Nous sommes donc bien passés de la relation client à l’expérience client pour tous les acteurs de la chaîne de valeur, y compris pour les outsourceurs. Ainsi, les conseillers clients internes comme externes devraient enfin être perçus comme des ambassadeurs de Marques qui dans chaque interaction doivent démontrer comment cette dernière peut améliorer la vie des utilisateurs en leur apportant du plaisir, du confort, de la confiance ou de la satisfaction. Si on leur laisse le temps – ah la fameuse DMT ! (Durée Moyenne de Traitement), si on prend le temps de les former, ils proposent des offres personnalisées et adaptées aux besoins, envies, situations de chaque utilisateur, avec l’aide des données pertinentes – l’utilité du développement technologique, notamment de l’IA prédictive n’a ainsi jamais été aussi bien démontrée.

Ils sont également devenus des Community Managers : animer une communauté de clients, c’est faire participer les clients à la création de valeur, en les impliquant dans le processus de conception, de production ou de diffusion du produit ou service.

Enfin, pour stimuler la fidélisation et la recommandation, il doit y avoir un lien émotionnel fort entre les utilisateurs et la Marque. Est-ce qu’une IA au-delà d’analyser de l’émotion sera capable en temps réel de la transmettre, avec toutes les nuances et défauts humains ? Je pense à l’hésitation, la répétition… qui rendent l’expérience authentique, bien loin de la perfection.

2030 : polarisation de l’expérience clients

Depuis 2022, on constate dans le secteur du commerce du prêt-à-porter les difficultés rencontrées par les enseignes de moyenne gamme : Kookaï , Naf Naf , Gap France , André , San Marina , Minelli , Kaporal, Don’t Call me Jennyfer, Burton of London, Du Pareil Au Même, Sergent Major, Princesse Tam Tam, Comptoir des Cotonniers, Orcanta… Il s’agit pour moi de l’illustration parfaite de la polarisation de l’économie.

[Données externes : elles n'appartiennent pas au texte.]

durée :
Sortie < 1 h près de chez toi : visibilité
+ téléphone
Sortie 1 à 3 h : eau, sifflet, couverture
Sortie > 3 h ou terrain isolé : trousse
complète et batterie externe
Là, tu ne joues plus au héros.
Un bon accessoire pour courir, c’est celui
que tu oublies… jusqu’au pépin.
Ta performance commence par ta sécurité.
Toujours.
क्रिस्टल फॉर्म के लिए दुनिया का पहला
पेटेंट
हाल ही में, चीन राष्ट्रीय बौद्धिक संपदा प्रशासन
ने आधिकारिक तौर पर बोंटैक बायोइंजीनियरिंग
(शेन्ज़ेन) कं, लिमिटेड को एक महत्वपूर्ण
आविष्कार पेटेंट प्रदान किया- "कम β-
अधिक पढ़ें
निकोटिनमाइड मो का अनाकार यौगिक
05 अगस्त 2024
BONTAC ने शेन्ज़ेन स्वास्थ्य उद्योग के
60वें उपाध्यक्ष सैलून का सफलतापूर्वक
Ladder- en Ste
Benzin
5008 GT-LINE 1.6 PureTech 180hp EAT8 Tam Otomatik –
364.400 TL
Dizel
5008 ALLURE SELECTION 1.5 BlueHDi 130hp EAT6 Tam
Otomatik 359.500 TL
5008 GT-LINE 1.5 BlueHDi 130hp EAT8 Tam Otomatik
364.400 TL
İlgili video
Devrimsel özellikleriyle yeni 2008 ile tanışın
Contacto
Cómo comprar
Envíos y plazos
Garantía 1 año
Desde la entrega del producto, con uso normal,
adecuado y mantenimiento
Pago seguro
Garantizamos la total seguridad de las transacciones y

Les produits et services pour durer devront plus que jamais faire le choix entre le low cost et le haut de gamme, et les Marques auront pour option supplémentaire et homonyme de différenciation : une relation client de l’efficacité avec une automatisation à l’excès et une expérience client à « chaleur humaine » – plus coûteuse, plus incertaine mais plus authentique et adaptée à l’instant présent de l’interaction. La compétition entre les BPO de se placer comme l’expert de tel ou tel segment est lancée pour les 5 prochaines années, selon leurs ressources et moyens d’innovation, mais aussi leurs valeurs. Le sacre ultime sera pour celui capable d’offrir l’ensemble de la gamme : de l’hyper technologie à la personnalisation humaine.

En conclusion, pour nous projeter sur 2030, je citerai Thomas de Quincey « L’imperfection elle-même peut avoir son propre idéal de la perfection ».»

*L’ouvrage de 102 pages s’appuie sur :

  • Des entretiens vidéos et écrits, une analyse émotionnelle inédite à partir de plus de 300 000 verbatims clients, et une enquête sectorielle BtoB.

Une initiative collective initiée et portée par Vovoxx Média et Nelly Brossard

Conçu comme un miroir brut et sans filtre, Les Transformers de la relation clients donne la parole à celles et ceux qui, dans les coulisses des entreprises, façonnent chaque jour une nouvelle manière d’être en lien avec les assurés. Les contributeurs de l’ouvrage sont :
Sébastien Acédo – Directeur général – Roam, Caroline Adam – Déléguée Générale – SP2C, Amélie Anastassiades – Directrice de l’Excellence Clients – AESIO mutuelle , Pascal Chapelon – Président – agéa, Nathalie Ciornei – Directrice de la relation sociétaire – MATMUT, Eric Dadian – Président – AFRC, Julie Devoret – Regional Sales Director pour les services financiers – Salesforce, François Féquant – Directeur Marketing Communication et Innovation – MMA (Groupe Covéa), Valérie Isaac – Directrice Commerciale sur le marché assurance – Majorel, Loïc Kueny – Directeur Marketing – Direct Assurance, Christophe Hautbourg – Directeur Général – Planète CSCA, Sébastien Limousin – Directeur général délégué du groupe en charge de la distribution & du digital – Groupe APRIL, Gilles Moyse – Président et cofondateur – reciTAL, Victoria Naïbo – Head of Customer Advocacy – BNP Paribas Cardif France, Rodolphe Pachot – Directeur Marketing et Digital – Generali France, Marie-Eve Saint-Cierge Lovy – Directrice de l’Expérience Clients – Apicil.